In further continuation of this theme, this morning I went out to the Tokai whole-earth market with jo&stv, for vague random shopping during which I scored eggs benedict, a breakfast crêpe, chorizo, wild boar sausage with dark chocolate1, rye bread and about a pound of ripe cherries, ridiculously cheap. We proceeded to eat cherries all the way back home, which involved Stv, who was driving, being fed by Jo, interspersed with spitting the pips into a paper bag. (I threw mine out of the window, timing them carefully to miss cars and pedestrians, so that in thirty years you could probably track me home by the line of cherry trees). I have to say that the many and creative variants on pip-spitting of which Stv is capable, while driving, more or less astound me. I particularly liked the baby bird noises and the rock-star spit. I have to say, it was a highly concentrated reward of enjoyment for twenty-five rand, and not just because I love cherries.


1
The nice sausage-making man informs us that some unbelievable twit imported a bunch of European wild boar to South Africa, for who knows what stupid and mysterious purpose, and they escaped and went feral. There's now an entire river valley somewhere infested with the things, which have to be culled as they're an enormous pest and make hay with the local ecology.

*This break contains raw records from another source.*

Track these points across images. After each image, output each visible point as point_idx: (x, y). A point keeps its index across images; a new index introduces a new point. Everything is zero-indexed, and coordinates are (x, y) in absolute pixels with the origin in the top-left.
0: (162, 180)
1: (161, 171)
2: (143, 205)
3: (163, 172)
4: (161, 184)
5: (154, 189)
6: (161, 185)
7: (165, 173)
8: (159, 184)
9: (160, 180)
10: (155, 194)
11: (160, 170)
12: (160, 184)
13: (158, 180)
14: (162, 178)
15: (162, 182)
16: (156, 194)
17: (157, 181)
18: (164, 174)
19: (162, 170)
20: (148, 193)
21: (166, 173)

This is all sadly inevitable, but it's a lovely meat.

Date: Saturday, 9 January 2010 01:55 pm (UTC)
From: [identity profile] dancing-crow.livejournal.com
Something similar happened in the States, and we have western wild pigs taking over California, and southern wild pigs taking over Texas. And some completely lovely meat, fed on grapes in Calif. and (I think) other wild things in Texas.

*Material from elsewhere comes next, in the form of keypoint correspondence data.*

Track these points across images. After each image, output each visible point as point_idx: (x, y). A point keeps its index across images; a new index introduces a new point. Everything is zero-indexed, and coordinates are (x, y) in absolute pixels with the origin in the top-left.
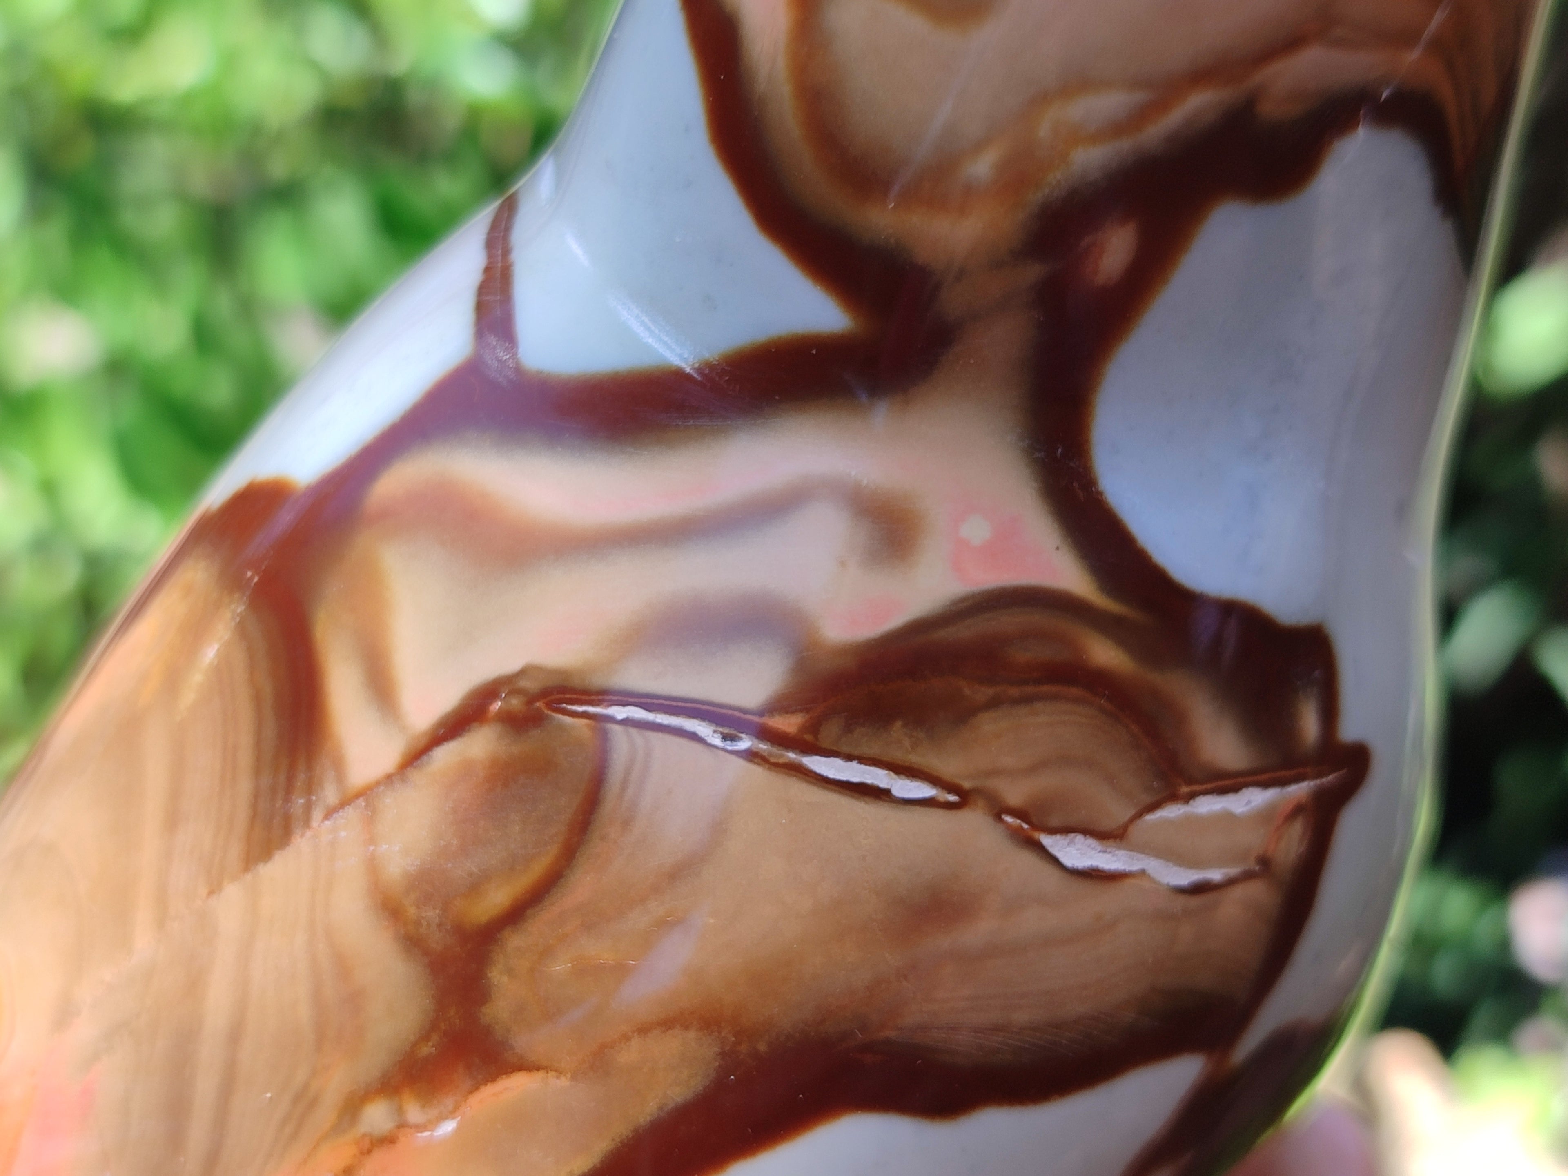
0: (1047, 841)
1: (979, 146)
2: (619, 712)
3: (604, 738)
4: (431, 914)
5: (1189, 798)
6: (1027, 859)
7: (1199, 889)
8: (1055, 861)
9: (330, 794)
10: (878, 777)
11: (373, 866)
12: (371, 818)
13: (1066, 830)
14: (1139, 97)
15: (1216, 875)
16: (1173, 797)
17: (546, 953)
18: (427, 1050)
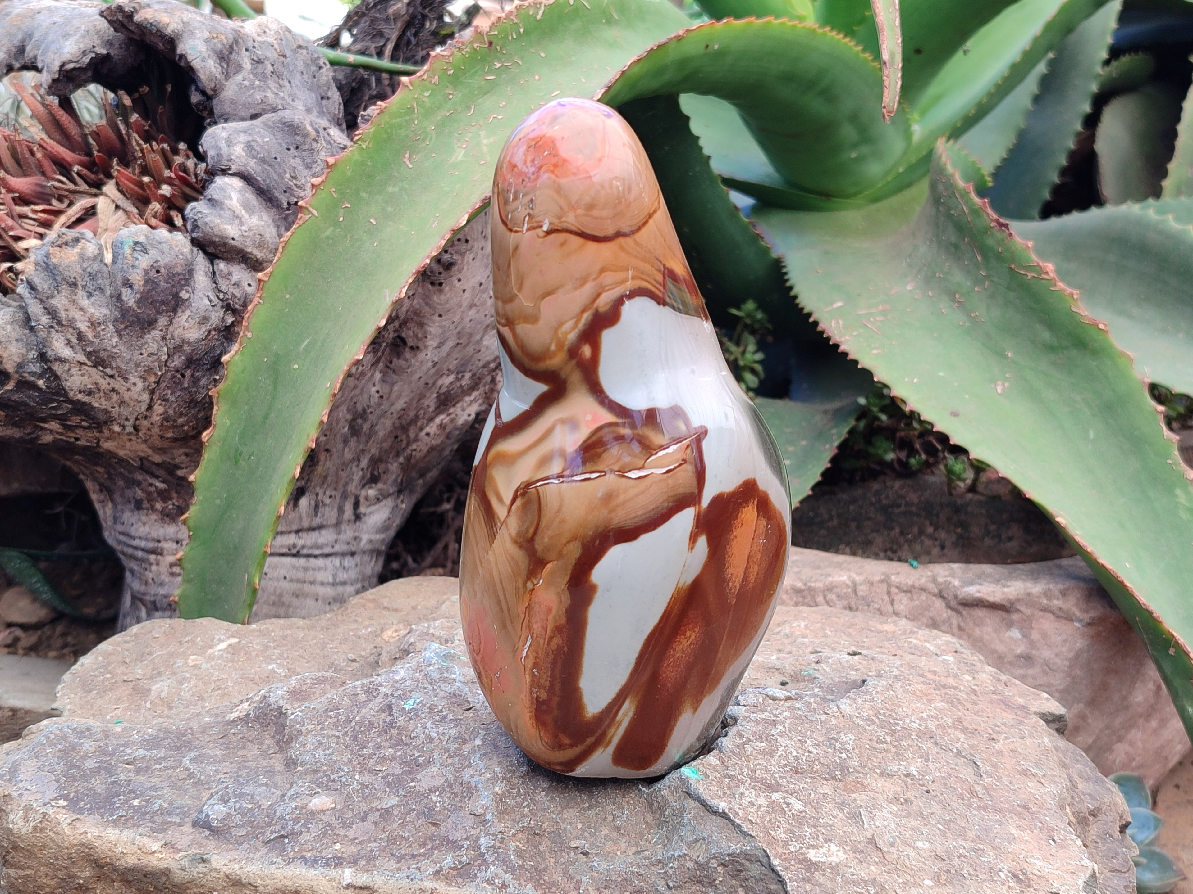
0: (626, 474)
1: (551, 344)
2: (538, 484)
3: (537, 490)
4: (522, 540)
5: (656, 453)
6: (624, 479)
7: (668, 471)
8: (630, 478)
9: (499, 525)
10: (587, 476)
11: (510, 534)
12: (507, 525)
13: (630, 471)
14: (574, 321)
15: (672, 467)
16: (652, 455)
17: (543, 538)
18: (531, 567)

Date: Sunday, 10 January 2010 06:25 am (UTC)
From: [identity profile] extemporanea.livejournal.com
I'm always a bit floored at how little we (as in humanity at large) learn from past mistakes. Wild boar are bloody evil things, you'd think people would be a bit careful about releasing them wantonly into the ecosystem. In France they're hunted by the entire village, with shotguns and dogs. Mean sods. But, as you say, lovely meat :>.

Date: Saturday, 9 January 2010 04:07 pm (UTC)
From: [identity profile] stringgeek.livejournal.com
I'm really quite delighted by the image of your sproglet gardener(s). :-)

Date: Sunday, 10 January 2010 06:26 am (UTC)
From: [identity profile] extemporanea.livejournal.com
I find it a bit odd, given my own actual lack of desire to produce children off my own bat, how much I enjoy other people's. In small doses. Now and then :>.

Boaring

Date: Monday, 11 January 2010 08:18 am (UTC)
From: [identity profile] first-fallen.livejournal.com
1 - Wild boars are a menace in Germany. They're like black hairy tanks with tusks. Cause accidents at night on roads (they total you and your car and seem unharmed) and injuries to people in rutting season (spring, I guess).

2 - Apparently wild pigs (not sure if they're boars) are causing havoc on Zim airfields. I can see them facing down an airplane :P.

Re: Boaring

Date: Monday, 11 January 2010 09:13 am (UTC)
From: [identity profile] extemporanea.livejournal.com
The African wild pig is a different genus to the Eurasian wild boar. Pigs of most descriptions cause havoc. They're intelligent, and bloody-minded, and can be incredibly savage when they're feral. I rather like them :>.